Melbourne’s property values are 6.5% below their peak. Hobart has also become a buyers’ market, with values 12% below early 2022 highs.

However, Perth, Adelaide, and Brisbane remain challenging for buyers, with house prices at record highs.

High Interest Rates and Stock Levels Impacting Prices

Ray White’s chief economist, Nerida Conisbee, says the housing market has slowed dramatically.

“There’s a lot of stock out there. Interest rates are high, but this year we are looking at seeing maybe three or four rate cuts, so home loans will also get cheaper to pay off,” she said.

She also noted that Victoria’s stricter rental controls and new property taxes have created opportunities for first-home buyers.

“In a place like Melbourne at the moment there’s lots available at that sub-$750,000 price point in more desirable suburbs,” she said.

While houses remain out of reach for many, she says apartments in popular suburbs remain affordable.

“We are in a little bit of a stable position until those rate cuts come through,” she added.

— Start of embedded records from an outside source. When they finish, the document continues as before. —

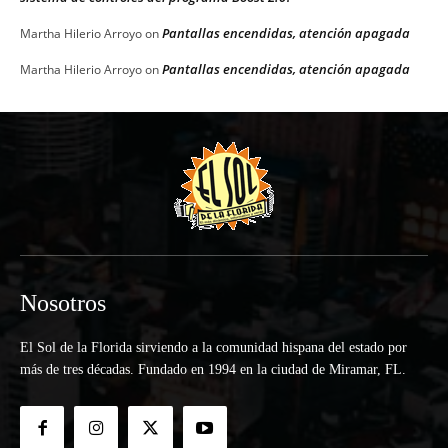
Pantallas encendidas, atención apagada
Martha Hilerio Arroyo
on
Pantallas encendidas, atención apagada
Martha Hilerio Arroyo
on
Nosotros
El Sol de la Florida sirviendo a la comunidad hispana del estado por
más de tres décadas. Fundado en 1994 en la ciudad de Miramar, FL.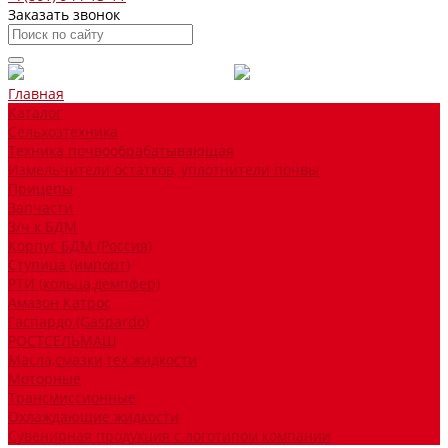
Заказать звонок
Главная
Каталог
Сельхозтехника
Техника почвообрабатывающая
Измельчители остатков, уплотнители почвы
Прицепы
Запчасти
З/ч к БДМ
Корпус БДМ (Россия)
Ступица (импорт)
РТИ (кольца,демпфер)
Амазон Катрос
Гаспардо (Gaspardo)
РОСТСЕЛЬМАШ
Масла,смазки,тех.жидкости
Моторные
Трансмиссионные
Охлаждающие жидкости
Сувенирная продукция с логотипом компании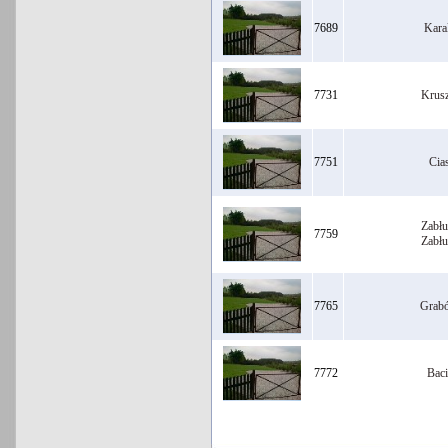
7689
Kara
7731
Krus
7751
Cia
Zabł
7759
Zabł
7765
Grab
7772
Baci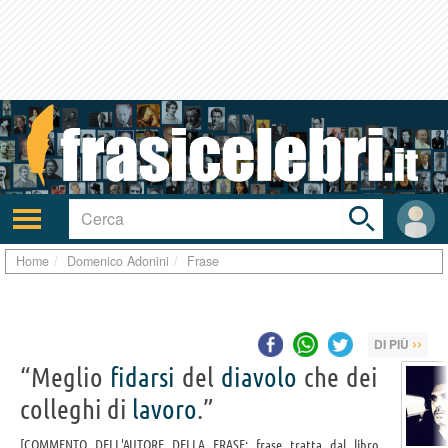
Toggle
search
bar
Attiva/disattiva
User
navigazione
area
Home
Domenico Adonini
Frase
››
DI PIÙ
“Meglio
fidarsi
del
diavolo
che dei
colleghi di
lavoro
.”
COMMENTO DELL'AUTORE DELLA FRASE: frase tratta dal libro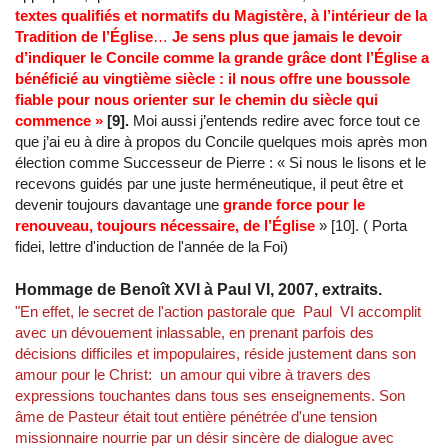
textes qualifiés et normatifs du Magistère, à l’intérieur de la
Tradition de l’Église
…
Je sens plus que jamais le devoir
d’indiquer le Concile comme la grande grâce dont l’Église a
bénéficié au vingtième siècle : il nous offre une boussole
fiable pour nous orienter sur le chemin du siècle qui
commence »
[9].
Moi aussi j’entends redire avec force tout ce
que j’ai eu à dire à propos du Concile quelques mois après mon
élection comme Successeur de Pierre : « Si nous le lisons et le
recevons guidés par une juste herméneutique, il peut être et
devenir toujours davantage une
grande force pour le
renouveau, toujours nécessaire, de l’Église
» [10]. ( Porta
fidei, lettre d'induction de l'année de la Foi)
Hommage de Benoît XVI à Paul VI, 2007, extraits.
"En effet, le secret de l'action pastorale que Paul VI accomplit
avec un dévouement inlassable, en prenant parfois des
décisions difficiles et impopulaires, réside justement dans son
amour pour le Christ: un amour qui vibre à travers des
expressions touchantes dans tous ses enseignements. Son
âme de Pasteur était tout entière pénétrée d'une tension
missionnaire nourrie par un désir sincère de dialogue avec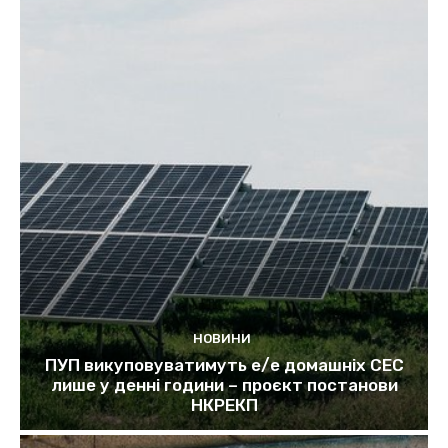
НОВИНИ
ПУП викуповуватимуть е/е домашніх СЕС
лише у денні години – проєкт постанови
НКРЕКП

Rate Cuts Could Boost Market Activity

Ms Owen says a rate cut could prevent further price declines and lift confidence.

“A reduction in the cash rate would massively boost consumer confidence. It would increase borrowing capacity, which would put upward pressure on values,” she said.

The bond market expects the RBA to lower the cash rate from 4.35% to 3.45% by the end of 2025. Markets predict the rate will settle at 3.3% in mid-2026.

CBA’s forecast sees home prices declining in early 2025 before rising again in the second half of the year. Auction clearance rates will be a key indicator of buyer sentiment.

With borrowing capacity set to increase as rates fall, the fear of missing out could once again fuel demand in the property market.